Reward-ranked fine-tuning (RAFT)

For each input, candidate circuits are sampled and scored by simulation fidelity. The best candidate becomes a supervised training target, iteratively sharpening the model toward high-reward circuits.

3

Self-play search

AlphaZero-style MCTS over token sequences, guided by learned policy and value heads. The model discovers circuits beyond what single-shot generation achieves.

Unlimited training data

Because the simulator can execute any well-typed circuit, we generate unlimited synthetic training data. The model proposes circuits, the simulator scores them, and the signal drives the next round of improvement.

Preliminary Results

A 23M-parameter model trained on a single laptop

We evaluate on a benchmark of circuit recovery tasks spanning three difficulty levels: algebraic (static compositions), first-order dynamics (exponential decay, growth, single register), and second-order dynamics (harmonic oscillators, spring systems, chained registers).

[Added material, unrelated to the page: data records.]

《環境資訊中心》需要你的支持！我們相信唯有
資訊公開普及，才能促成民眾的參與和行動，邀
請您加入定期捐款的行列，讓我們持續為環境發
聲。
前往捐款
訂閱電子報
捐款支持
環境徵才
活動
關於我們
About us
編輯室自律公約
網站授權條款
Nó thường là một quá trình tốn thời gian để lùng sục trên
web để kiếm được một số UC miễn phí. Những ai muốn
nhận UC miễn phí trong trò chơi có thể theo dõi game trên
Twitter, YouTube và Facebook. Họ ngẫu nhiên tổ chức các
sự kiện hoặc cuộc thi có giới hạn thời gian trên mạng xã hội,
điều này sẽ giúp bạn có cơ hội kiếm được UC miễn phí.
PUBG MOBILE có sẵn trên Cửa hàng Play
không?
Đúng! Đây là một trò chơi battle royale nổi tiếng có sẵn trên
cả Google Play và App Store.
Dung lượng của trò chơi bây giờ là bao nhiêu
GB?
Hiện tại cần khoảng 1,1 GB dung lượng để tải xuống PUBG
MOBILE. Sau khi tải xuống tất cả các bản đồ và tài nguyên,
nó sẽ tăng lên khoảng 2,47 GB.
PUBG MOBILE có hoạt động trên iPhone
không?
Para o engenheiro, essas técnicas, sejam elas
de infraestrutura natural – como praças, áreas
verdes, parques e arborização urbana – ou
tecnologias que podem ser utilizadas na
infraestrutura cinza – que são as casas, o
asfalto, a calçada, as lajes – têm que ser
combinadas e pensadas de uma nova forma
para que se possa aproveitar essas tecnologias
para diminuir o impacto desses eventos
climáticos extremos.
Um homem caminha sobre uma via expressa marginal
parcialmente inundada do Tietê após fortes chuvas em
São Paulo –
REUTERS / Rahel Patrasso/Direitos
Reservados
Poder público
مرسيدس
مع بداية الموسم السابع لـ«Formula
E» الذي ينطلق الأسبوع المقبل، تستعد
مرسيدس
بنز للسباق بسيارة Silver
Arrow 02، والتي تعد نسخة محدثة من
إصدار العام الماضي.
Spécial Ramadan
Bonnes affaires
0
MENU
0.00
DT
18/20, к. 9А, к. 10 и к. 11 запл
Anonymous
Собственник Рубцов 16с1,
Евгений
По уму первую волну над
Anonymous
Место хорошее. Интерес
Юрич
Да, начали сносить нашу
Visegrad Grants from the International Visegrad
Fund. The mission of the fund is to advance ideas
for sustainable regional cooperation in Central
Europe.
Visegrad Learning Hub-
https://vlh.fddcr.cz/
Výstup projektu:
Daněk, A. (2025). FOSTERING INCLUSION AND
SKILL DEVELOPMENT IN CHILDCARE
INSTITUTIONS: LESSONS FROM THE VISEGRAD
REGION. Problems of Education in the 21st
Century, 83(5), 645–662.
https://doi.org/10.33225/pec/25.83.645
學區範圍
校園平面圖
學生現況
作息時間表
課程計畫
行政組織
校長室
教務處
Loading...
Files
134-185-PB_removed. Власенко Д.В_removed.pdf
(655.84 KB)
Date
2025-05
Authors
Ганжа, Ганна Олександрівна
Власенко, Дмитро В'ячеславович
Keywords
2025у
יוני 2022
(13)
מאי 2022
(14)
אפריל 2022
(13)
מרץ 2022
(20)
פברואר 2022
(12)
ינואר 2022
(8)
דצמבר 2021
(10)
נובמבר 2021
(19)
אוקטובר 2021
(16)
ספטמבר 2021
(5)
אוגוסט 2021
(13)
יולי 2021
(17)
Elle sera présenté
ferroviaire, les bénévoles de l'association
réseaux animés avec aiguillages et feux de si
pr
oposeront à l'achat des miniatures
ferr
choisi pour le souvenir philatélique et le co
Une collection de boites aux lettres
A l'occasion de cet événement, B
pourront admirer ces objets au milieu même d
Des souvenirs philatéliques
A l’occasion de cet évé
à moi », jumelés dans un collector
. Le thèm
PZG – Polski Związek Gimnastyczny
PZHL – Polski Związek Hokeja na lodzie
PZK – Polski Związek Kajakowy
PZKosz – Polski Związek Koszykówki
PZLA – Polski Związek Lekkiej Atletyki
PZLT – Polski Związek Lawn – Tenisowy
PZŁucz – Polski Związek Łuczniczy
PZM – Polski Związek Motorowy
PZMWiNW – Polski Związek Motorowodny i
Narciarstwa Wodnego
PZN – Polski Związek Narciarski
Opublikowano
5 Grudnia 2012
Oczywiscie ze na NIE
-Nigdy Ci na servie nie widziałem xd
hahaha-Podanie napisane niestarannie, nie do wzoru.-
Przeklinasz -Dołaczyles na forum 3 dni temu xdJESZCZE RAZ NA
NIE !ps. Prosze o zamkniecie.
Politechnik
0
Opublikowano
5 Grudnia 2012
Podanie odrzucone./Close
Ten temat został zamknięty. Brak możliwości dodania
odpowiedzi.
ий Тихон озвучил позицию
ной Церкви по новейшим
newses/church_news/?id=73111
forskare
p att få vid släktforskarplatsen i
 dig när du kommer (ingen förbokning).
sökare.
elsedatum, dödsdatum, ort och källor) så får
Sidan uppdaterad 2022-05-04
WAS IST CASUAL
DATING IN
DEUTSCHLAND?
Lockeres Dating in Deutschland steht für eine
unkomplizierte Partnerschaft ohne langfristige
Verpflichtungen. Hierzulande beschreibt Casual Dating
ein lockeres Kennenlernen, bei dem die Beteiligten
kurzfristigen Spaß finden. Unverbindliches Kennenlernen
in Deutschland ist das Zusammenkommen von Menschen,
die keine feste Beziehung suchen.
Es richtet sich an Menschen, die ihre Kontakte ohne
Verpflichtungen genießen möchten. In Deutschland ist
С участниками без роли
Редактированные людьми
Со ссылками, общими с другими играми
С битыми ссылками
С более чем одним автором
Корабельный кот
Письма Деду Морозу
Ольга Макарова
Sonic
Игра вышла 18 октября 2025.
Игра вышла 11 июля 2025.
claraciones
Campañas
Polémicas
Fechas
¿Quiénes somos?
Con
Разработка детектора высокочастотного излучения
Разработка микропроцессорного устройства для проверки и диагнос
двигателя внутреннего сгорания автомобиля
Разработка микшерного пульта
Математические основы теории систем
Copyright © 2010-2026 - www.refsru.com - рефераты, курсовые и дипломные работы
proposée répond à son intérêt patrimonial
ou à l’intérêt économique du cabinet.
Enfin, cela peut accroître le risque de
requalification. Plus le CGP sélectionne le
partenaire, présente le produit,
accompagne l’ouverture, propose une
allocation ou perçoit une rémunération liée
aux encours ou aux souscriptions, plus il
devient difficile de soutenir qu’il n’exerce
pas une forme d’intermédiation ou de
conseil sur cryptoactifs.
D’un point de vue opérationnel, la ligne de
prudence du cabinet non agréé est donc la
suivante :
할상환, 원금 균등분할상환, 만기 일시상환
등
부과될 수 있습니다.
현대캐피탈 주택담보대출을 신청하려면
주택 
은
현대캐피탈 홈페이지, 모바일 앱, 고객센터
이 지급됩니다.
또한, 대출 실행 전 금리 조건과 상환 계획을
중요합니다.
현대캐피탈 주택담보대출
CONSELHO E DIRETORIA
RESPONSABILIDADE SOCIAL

The model uses ~390k synthetic examples across 4 curriculum stages, 20k RAFT examples, and 12.5k self-play games. For scale: GPT-1 used ~120M parameters on ~1B tokens — this model operates at roughly 1/5 the parameters and 1/100 the data.

Phase Algebraic 1st-order 2nd-order
Curriculum 99% 60% 17%
+ RAFT 100% 74% 20%
+ Self-play 100% 79% 19%

Structure vs. parameters

After the model predicts a circuit, 50 steps of gradient descent optimise its parameters. The low optimised MSE (0.05–0.09) confirms the model finds structurally sound circuits even when initial parameters are imprecise. This separates what the model must learn (topology) from what the simulator handles (parameter fitting).

What Comes Next

This is the beginning — the full paper will extend in three directions

Scaling

The current 23M-parameter model is comparable to a small GPT-1. Emergent capabilities in language models appeared at 100–1000× this size. We are in the infancy of scale.

Richer dynamics

The circuit language already supports stochastic and hybrid systems via interchangeable calculi. Extending training to include SDEs, coupled systems, hybrid automata, and more transcendentals is a natural next step.

Formal verification

Explicit circuit representations enable stability analysis and formal verification. Verifiable properties can be incorporated as training objectives and at inference time to generate systems with guaranteed properties.

Explicit, not implicit.

Given oscillator trajectories, the model recovers $\ddot{x} + c\dot{x} + kx = 0$ rather than an opaque $\ddot{x} = \mathrm{NN}(x, \dot{x})$. The result is an interpretable equation that can be composed, verified, and understood.